On back-to-school night recently at Oak Canyon Junior High School in Utah County, eighth grade health teacher Staisha Sheffield was waiting for parents to arrive, and ready to explain — carefully — what she teaches their 12 and 13-year-olds about sex. In Utah, that’s an all-around challenge.
“They [the students] think it’s so awkward, it’s so crazy,” Sheffield said as a janitor nearby polished a hallway floor. “They ask me all the time, ‘Why do you teach this?’”
Her typical response to the students — and what she was prepared to tell their parents — is she believes sex ed is really important. Even if what she can teach them is limited.
Like other red states, sex ed is a hotly contested topic in Utah. Teachers like Sheffield have to be cautious about what they say, careful never to promote any kind of sexual behavior.
Sheffield, for instance, can talk about how birth control medication or condoms can prevent pregnancy, for example. According to state law, however, she can’t inform students on how to find it or use it.
“I’m not doing condoms on bananas,” Sheffield said with a laugh. “I like my job, so, none of that.”
When students ask a question that might veer that way, Sheffield said she has a response ready: “We don’t cover that in the curriculum, that’s not something we’ll be discussing.”
But a new law that went into effect earlier this year does encourage Utah health teachers to broaden, in a sense, the sex education curriculum. Now, teachers are expected to educate students on “refusal skills” and the harmful effects of pornography.

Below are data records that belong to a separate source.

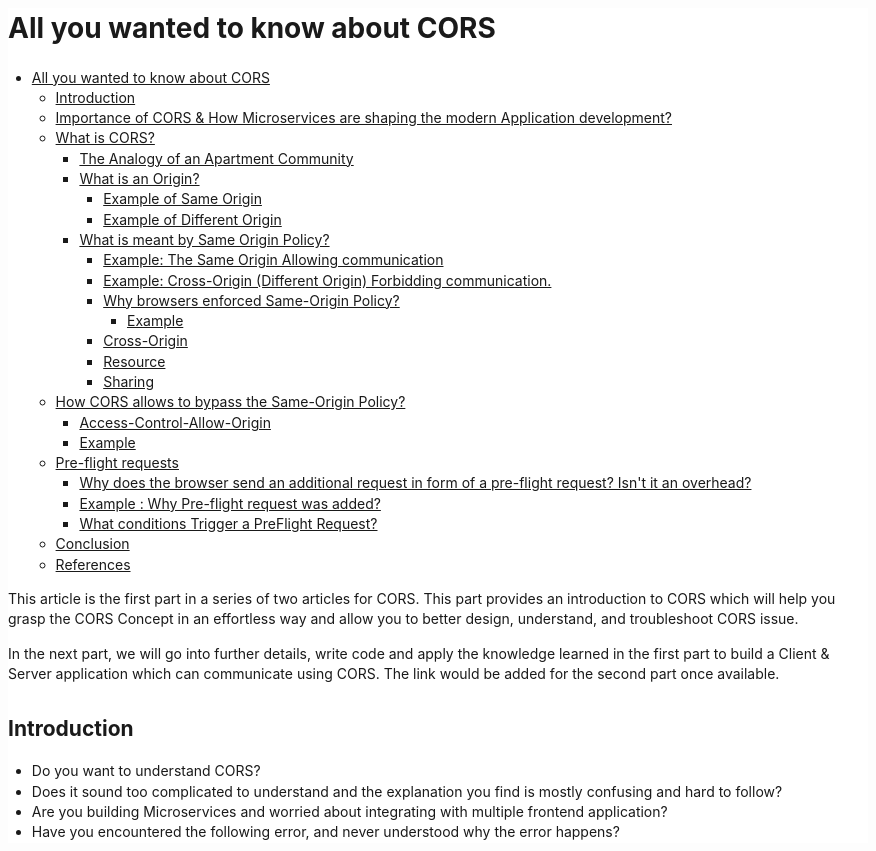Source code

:# All you wanted to know about CORS

- [All you wanted to know about CORS](#all-you-wanted-to-know-about-cors)
  - [Introduction](#introduction)
  - [Importance of CORS & How Microservices are shaping the modern Application development?](#importance-of-cors--how-microservices-are-shaping-the-modern-application-development)
  - [What is CORS?](#what-is-cors)
    - [The Analogy of an Apartment Community](#the-analogy-of-an-apartment-community)
    - [What is an Origin?](#what-is-an-origin)
      - [Example of Same Origin](#example-of-same-origin)
      - [Example of Different Origin](#example-of-different-origin)
    - [What is meant by Same Origin Policy?](#what-is-meant-by-same-origin-policy)
      - [Example: The Same Origin Allowing communication](#example-the-same-origin-allowing-communication)
      - [Example: Cross-Origin (Different Origin) Forbidding communication.](#example-cross-origin-different-origin-forbidding-communication)
      - [Why browsers enforced Same-Origin Policy?](#why-browsers-enforced-same-origin-policy)
        - [Example](#example)
      - [Cross-Origin](#cross-origin)
      - [Resource](#resource)
      - [Sharing](#sharing)
  - [How CORS allows to bypass the Same-Origin Policy?](#how-cors-allows-to-bypass-the-same-origin-policy)
      - [Access-Control-Allow-Origin](#access-control-allow-origin)
      - [Example](#example-1)
  - [Pre-flight requests](#pre-flight-requests)
      - [Why does the browser send an additional request in form of a pre-flight request? Isn't it an overhead?](#why-does-the-browser-send-an-additional-request-in-form-of-a-pre-flight-request-isnt-it-an-overhead)
      - [Example : Why Pre-flight request was added?](#example--why-pre-flight-request-was-added)
      - [What conditions Trigger a PreFlight Request?](#what-conditions-trigger-a-preflight-request)
  - [Conclusion](#conclusion)
  - [References](#references)


This article is the first part in a series of two articles for CORS. This part provides an introduction to CORS which will help you grasp the CORS Concept in an effortless way and allow you to better design, understand, and troubleshoot CORS issue.

In the next part, we will go into further details, write code and apply  the knowledge learned in the first part to build a Client & Server application which can communicate using CORS. The link would be added for the second part once available.


## Introduction

* Do you want to understand CORS?
* Does it sound too complicated to understand and the explanation you find is mostly confusing and hard to follow?
* Are you building Microservices and worried about integrating with multiple frontend application?
* Have you encountered the following error, and never understood why the error happens?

The choice in terminology — refusal, rather than consent — there’s a distinct reason for that.
The original language in the proposed law was oriented toward consent. It made clear that it was the responsibility of both parties to ensure that any sexual act is consensual. But, some argued that teenagers don’t have the authority to consent.
“Kids need to be taught this is statutory rape,” Maryann Christensen said during a committee meeting for the new sex ed bill after it was introduced in February.

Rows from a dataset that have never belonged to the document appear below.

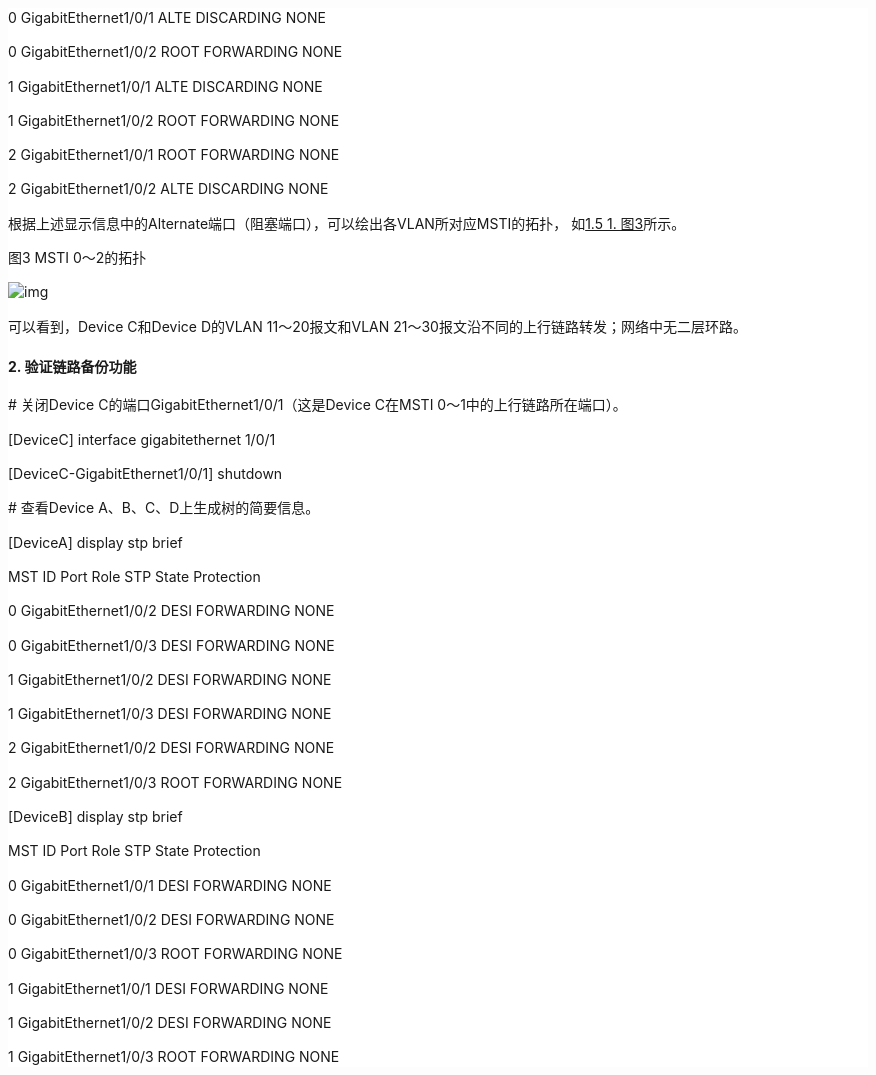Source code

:  0    GigabitEthernet1/0/1        ALTE DISCARDING NONE

 0    GigabitEthernet1/0/2        ROOT FORWARDING NONE

 1    GigabitEthernet1/0/1        ALTE DISCARDING NONE

 1    GigabitEthernet1/0/2        ROOT FORWARDING NONE

 2    GigabitEthernet1/0/1        ROOT FORWARDING NONE

 2    GigabitEthernet1/0/2        ALTE DISCARDING  NONE

根据上述显示信息中的Alternate端口（阻塞端口），可以绘出各VLAN所对应MSTI的拓扑，
 如[1.5 1. 图3](https://www.h3c.com/cn/d_202303/1816250_30005_0.htm#_Ref391473105)所示。

图3 MSTI 0～2的拓扑

![img](https://resource.h3c.com/cn/202303/28/20230328_8774720_x_Img_x_png_2_1816250_30005_0.png)

 

可以看到，Device C和Device D的VLAN 11～20报文和VLAN 21～30报文沿不同的上行链路转发；网络中无二层环路。

#### 2. 验证链路备份功能

\# 关闭Device C的端口GigabitEthernet1/0/1（这是Device C在MSTI 0～1中的上行链路所在端口）。

[DeviceC] interface gigabitethernet 1/0/1

[DeviceC-GigabitEthernet1/0/1] shutdown

\# 查看Device A、B、C、D上生成树的简要信息。

[DeviceA] display stp brief

 MST ID  Port                Role STP State  Protection

 0    GigabitEthernet1/0/2        DESI FORWARDING NONE

 0    GigabitEthernet1/0/3        DESI FORWARDING NONE

 1    GigabitEthernet1/0/2        DESI FORWARDING NONE

 1    GigabitEthernet1/0/3        DESI FORWARDING NONE

 2    GigabitEthernet1/0/2        DESI FORWARDING NONE

 2    GigabitEthernet1/0/3        ROOT FORWARDING NONE

[DeviceB] display stp brief

 MST ID  Port                Role STP State  Protection

 0    GigabitEthernet1/0/1        DESI FORWARDING NONE

 0    GigabitEthernet1/0/2        DESI FORWARDING NONE

 0    GigabitEthernet1/0/3        ROOT FORWARDING NONE

 1    GigabitEthernet1/0/1        DESI FORWARDING NONE

 1    GigabitEthernet1/0/2        DESI FORWARDING NONE

 1    GigabitEthernet1/0/3        ROOT FORWARDING NONE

Christensen, who was representing the conservative Eagle Forum, and others were adamant that the language in the bill should not justify sex between teenagers in any way — consensual or otherwise.
“It doesn’t matter who the actor is. It doesn’t matter if it’s an adult. It doesn’t matter if it’s another minor,” Christensen continued. “When children are subjected to sex, it is statutory rape.”

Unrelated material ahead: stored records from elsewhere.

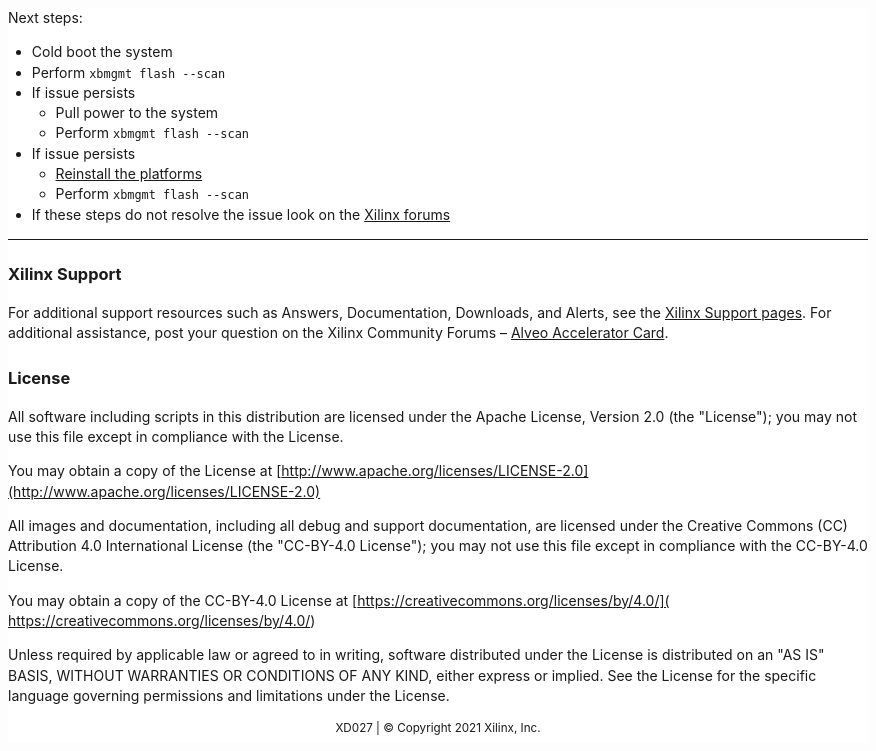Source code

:Next steps:
- Cold boot the system
- Perform `xbmgmt flash --scan`
- If issue persists
  - Pull power to the system
  - Perform `xbmgmt flash --scan`
- If issue persists
  - [Reinstall the platforms](modifying-xrt-platform.md#platform-re-install)
  - Perform `xbmgmt flash --scan`
- If these steps do not resolve the issue look on the [Xilinx forums](https://forums.xilinx.com/t5/Alveo-Accelerator-Cards/bd-p/alveo)


- - -

### Xilinx Support

For additional support resources such as Answers, Documentation, Downloads, and Alerts, see the [Xilinx Support pages](http://www.xilinx.com/support). For additional assistance, post your question on the Xilinx Community Forums – [Alveo Accelerator Card](https://forums.xilinx.com/t5/Alveo-Accelerator-Cards/bd-p/alveo).

### License

All software including scripts in this distribution are licensed under the Apache License, Version 2.0 (the "License"); you may not use this file except in compliance with the License.

You may obtain a copy of the License at
[http://www.apache.org/licenses/LICENSE-2.0](http://www.apache.org/licenses/LICENSE-2.0)

All images and documentation, including all debug and support documentation, are licensed under the Creative Commons (CC) Attribution 4.0 International License (the "CC-BY-4.0 License"); you may not use this file except in compliance with the CC-BY-4.0 License.

You may obtain a copy of the CC-BY-4.0 License at
[https://creativecommons.org/licenses/by/4.0/]( https://creativecommons.org/licenses/by/4.0/)


Unless required by applicable law or agreed to in writing, software distributed under the License is distributed on an "AS IS" BASIS, WITHOUT WARRANTIES OR CONDITIONS OF ANY KIND, either express or implied. See the License for the specific language governing permissions and limitations under the License.

<p align="center"><sup>XD027 | &copy; Copyright 2021 Xilinx, Inc.</sup></p>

In the bill that lawmakers sent to the governor’s desk, legislators decided that any consent language should be dropped in favor of an emphasis on refusal skills.
In the case of eighth grade students, there’s little that a 12 or 13-year-old can consent to under Utah law. But sex education is also taught in tenth grade, when students are turning 16, and the law for that age is different.
Kristin Hodson, a sex therapist based in Salt Lake County, thinks the conversation should be different too.
“We’re ignoring that there are things that kids legally can consent to and there are things they legally cannot,” Hodson said. “When we teach those skills, we’re then empowering both parties.”
With regard to how refusal skills are defined by the new law, there is an important caveat. According to the law’s language, it’s a student’s “obligation to stop [their] sexual advances if refused by another student.”
In that way, the new law mirrors the idea of consent. But Hodson still has a problem with the language.
“It really puts a lot of pressure on the person refusing, instead of having both parties understand a lot more clearly about what consent is and what it is not,” Hodson said.
As both a certified sex therapist and as a mother of school-age children, Hodson sees Utah’s sex education as falling short. Kids will educate themselves, often through watching pornography, she said.
“I worry that we’ve set up kids to be the blind leading the blind,” Hodson said. “Kids are googling information and then they’re sharing that information. They don’t know if it’s accurate.”
Hodson disagrees with the argument that the more students are taught about sex, the more they’ll want to have sex. She believes the opposite is true: that the more they know, the more careful they’ll be and the more likely their first sexual relationship will be what she considers healthy.